There are many ways to think of recognition. There's the generic object "car" and the specific object "my car".
Categorization: Given a (small?) number to training images of a category, recognize a-priori unknown instances of that category assign the correct category label. What is small is subject to debate.
Before we begin we need to agree on our labels. A dog, animal, german shepperd are all the same thing we different labels. The highest level of categorization is a similar perceived shape. Another approach is the level first understood by children.
How may object categories are there? In general the 10K-30K range gets thrown around as that is the number of nouns used by the average person. Recognition is a fundamental part of perception. A very human way of thinking about things. Another aspect of all this is the robustness. Illuminations and occlusions can modify our vision. We rarely get to view things in isolation, there may be some clutter.
The importance of context! An image of someone's hand could very well have the same colors and shape as the side of a building illuminated at the right hour.
What works the best in recent years ... Reading numbers, fingerprint patterns, Face detection.
GoogleNet 2014: Google could label fruit, appliances, even a cat.

Dataset records:
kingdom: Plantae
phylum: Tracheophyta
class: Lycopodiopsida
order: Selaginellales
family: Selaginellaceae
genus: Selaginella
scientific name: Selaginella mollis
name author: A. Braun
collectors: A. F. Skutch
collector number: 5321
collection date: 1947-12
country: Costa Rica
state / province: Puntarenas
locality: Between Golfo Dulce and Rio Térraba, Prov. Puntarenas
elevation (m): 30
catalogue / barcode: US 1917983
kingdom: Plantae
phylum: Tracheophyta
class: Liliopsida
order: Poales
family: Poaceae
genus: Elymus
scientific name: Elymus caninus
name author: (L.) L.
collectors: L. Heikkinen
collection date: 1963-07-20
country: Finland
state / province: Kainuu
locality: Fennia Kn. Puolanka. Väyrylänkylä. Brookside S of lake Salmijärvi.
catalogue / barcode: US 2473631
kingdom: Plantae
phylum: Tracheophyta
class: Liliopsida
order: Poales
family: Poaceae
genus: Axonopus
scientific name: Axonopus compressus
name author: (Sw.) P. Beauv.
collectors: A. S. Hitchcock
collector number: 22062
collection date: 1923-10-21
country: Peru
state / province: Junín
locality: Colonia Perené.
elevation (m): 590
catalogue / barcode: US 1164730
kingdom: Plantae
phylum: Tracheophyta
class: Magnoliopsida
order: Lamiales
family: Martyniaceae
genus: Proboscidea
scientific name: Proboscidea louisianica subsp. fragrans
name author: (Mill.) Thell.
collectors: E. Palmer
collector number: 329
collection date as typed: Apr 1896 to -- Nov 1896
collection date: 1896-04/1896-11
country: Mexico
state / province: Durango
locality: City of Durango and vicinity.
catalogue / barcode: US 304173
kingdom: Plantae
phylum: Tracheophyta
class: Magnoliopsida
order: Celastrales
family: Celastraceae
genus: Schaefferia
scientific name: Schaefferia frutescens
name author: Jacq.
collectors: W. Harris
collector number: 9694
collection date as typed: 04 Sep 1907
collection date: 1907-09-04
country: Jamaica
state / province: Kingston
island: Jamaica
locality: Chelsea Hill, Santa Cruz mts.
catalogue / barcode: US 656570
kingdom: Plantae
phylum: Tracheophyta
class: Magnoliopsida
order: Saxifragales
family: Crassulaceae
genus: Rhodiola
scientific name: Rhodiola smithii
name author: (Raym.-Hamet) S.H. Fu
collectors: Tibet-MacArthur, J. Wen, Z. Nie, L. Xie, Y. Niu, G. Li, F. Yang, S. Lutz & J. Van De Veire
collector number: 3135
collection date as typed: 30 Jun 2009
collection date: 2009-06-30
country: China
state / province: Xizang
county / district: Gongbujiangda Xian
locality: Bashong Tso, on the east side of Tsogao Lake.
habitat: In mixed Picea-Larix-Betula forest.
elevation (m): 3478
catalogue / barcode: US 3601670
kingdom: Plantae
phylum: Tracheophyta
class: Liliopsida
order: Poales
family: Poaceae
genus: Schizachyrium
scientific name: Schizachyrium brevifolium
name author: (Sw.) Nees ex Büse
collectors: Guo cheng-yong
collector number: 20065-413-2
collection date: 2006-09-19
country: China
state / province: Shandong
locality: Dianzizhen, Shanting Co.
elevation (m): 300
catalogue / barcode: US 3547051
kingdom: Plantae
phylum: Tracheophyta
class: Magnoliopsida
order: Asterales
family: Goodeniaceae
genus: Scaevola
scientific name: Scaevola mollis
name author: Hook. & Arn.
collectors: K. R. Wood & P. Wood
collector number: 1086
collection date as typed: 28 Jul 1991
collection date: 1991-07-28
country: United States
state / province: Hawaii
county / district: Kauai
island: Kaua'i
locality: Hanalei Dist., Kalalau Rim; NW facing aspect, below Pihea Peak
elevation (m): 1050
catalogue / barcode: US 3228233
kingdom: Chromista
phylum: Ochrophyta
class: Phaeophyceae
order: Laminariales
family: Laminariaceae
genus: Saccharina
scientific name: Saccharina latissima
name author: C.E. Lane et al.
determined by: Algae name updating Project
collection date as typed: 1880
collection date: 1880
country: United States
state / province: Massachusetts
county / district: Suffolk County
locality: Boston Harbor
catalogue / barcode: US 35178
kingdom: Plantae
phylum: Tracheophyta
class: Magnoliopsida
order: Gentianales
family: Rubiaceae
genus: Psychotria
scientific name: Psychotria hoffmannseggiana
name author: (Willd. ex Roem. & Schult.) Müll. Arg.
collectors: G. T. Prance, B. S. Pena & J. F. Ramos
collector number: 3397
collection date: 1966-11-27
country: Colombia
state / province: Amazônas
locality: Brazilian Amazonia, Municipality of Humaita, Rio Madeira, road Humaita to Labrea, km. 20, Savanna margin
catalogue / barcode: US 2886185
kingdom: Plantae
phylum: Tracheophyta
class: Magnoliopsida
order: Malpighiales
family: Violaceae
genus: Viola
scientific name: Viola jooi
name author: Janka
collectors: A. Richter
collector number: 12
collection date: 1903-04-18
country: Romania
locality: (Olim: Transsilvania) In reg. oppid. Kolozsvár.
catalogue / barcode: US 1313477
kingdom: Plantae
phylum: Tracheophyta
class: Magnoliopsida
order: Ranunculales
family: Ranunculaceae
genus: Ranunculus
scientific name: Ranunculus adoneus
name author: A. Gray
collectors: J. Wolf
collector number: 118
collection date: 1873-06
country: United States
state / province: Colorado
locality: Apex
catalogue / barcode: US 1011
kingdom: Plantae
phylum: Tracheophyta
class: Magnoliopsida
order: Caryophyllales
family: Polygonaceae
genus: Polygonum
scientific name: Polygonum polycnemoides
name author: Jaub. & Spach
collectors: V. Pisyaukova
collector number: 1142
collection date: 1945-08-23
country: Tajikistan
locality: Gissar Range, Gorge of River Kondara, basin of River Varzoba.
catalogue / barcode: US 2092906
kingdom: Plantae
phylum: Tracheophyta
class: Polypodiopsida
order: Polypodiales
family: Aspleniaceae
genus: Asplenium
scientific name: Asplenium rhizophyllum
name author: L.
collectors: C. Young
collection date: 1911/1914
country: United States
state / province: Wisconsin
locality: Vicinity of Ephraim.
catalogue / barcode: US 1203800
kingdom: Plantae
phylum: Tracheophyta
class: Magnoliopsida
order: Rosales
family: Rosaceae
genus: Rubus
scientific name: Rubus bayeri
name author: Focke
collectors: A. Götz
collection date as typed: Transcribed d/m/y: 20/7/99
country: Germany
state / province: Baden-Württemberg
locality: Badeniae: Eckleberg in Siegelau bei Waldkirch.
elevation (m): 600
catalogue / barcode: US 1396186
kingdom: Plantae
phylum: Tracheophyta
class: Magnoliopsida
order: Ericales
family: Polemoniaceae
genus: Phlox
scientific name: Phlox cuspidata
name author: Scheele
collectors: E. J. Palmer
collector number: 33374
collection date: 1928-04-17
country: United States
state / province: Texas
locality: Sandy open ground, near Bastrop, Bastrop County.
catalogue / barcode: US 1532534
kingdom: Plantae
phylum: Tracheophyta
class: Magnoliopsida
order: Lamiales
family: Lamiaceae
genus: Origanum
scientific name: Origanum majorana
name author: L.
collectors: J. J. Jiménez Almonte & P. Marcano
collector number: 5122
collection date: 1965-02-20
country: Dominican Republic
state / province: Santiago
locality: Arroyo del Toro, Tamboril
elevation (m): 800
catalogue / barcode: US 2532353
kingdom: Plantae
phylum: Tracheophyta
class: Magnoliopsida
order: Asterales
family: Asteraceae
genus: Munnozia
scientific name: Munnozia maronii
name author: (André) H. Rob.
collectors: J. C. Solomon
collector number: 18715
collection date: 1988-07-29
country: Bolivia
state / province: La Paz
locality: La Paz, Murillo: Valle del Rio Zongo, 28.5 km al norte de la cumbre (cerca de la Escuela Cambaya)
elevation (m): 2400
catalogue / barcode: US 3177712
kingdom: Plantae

Task objective:
Reproduce the stretch of the recognition notes that begins with the words "Categorization: Given a" and ends with "be some clutter.", keeping every word and mark unchanged. None of the data above is needed.

Complete response:
Categorization: Given a (small?) number to training images of a category, recognize a-priori unknown instances of that category assign the correct category label. What is small is subject to debate.
Before we begin we need to agree on our labels. A dog, animal, german shepperd are all the same thing we different labels. The highest level of categorization is a similar perceived shape. Another approach is the level first understood by children.
How may object categories are there? In general the 10K-30K range gets thrown around as that is the number of nouns used by the average person. Recognition is a fundamental part of perception. A very human way of thinking about things. Another aspect of all this is the robustness. Illuminations and occlusions can modify our vision. We rarely get to view things in isolation, there may be some clutter.